If you'll forgive my use of Shakepeare a minute. lol! I thought I would update everyone. So here we are, on basically day 2 of the long wait to December 12th. Or as the ttc people would say, (and this is what sucks, due to a window that could be as short as 12 hours or as long as 40 hours after the hcg shot) I am now (and I am just going to call the 40 hours as the last possible moment when I could have ovulated as the day I ovulated) Umm Hmm. Okay, I am now 1 dpo (day past ovulation).
And while I am a natural obsessive about my body (Virgos tend to be, don'tchaknow, that and my tendency to overorganize are my only two BIG virgo traits, the rest of me is straight Libra, being a cusp baby, I get the priviledge) this time I am strangely much less worried. That of course doesn't mean I won't be watching every symptom I have like a hawk between now and the 12th.
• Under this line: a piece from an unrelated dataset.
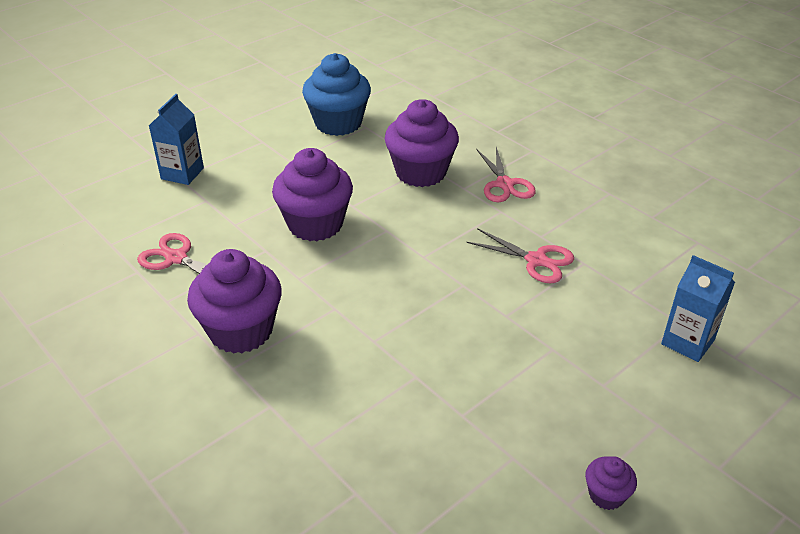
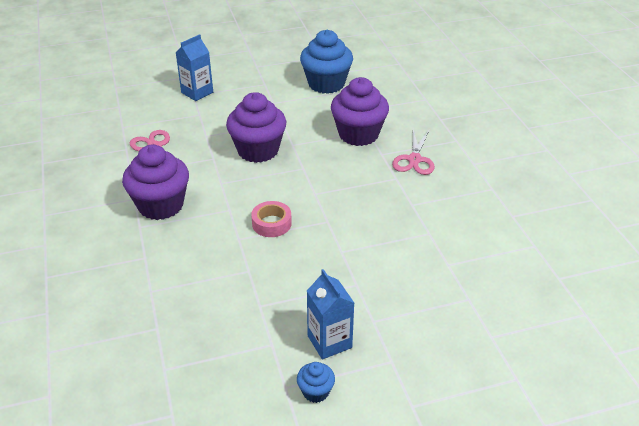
camera: 25 degrees right, 0 degrees up
(400, 309) = (271, 223): none -> pink tape
(536, 260) = (394, 220): pink scissors -> none
(606, 495) = (315, 391): purple cupcake -> blue cupcake
(687, 342) = (462, 314): blue carton -> blue carton (329, 342)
But I am comfortable with the outcome either way. While I would hate to have to pay for another round of clomid, et al, it wouldn't kill me. This time it wasn't quite such a struggle for the scheduled bd-ing. I, in fact, quite enjoyed myself this time. Rawr!
So I guess I could say that I am more relaxed, and according to the so called Pregnancy "experts" (meaning everyone you speak with about this unless they struggled with infertility at all) say that you just need to relax. While I do think that "just relaxing" is a load of bunk, I am not quite so cranked up with anticipation this time. As I told my best friend, I'm open to whichever way this goes, I would just prefer to have my babies one at a time, thanks. And my husband would kill me for even suggesting that I might be open to more than one, period. But hey, just because twins are harder for us doesn't mean I wouldn't take them if that's what the universe was dishing out. Ya know?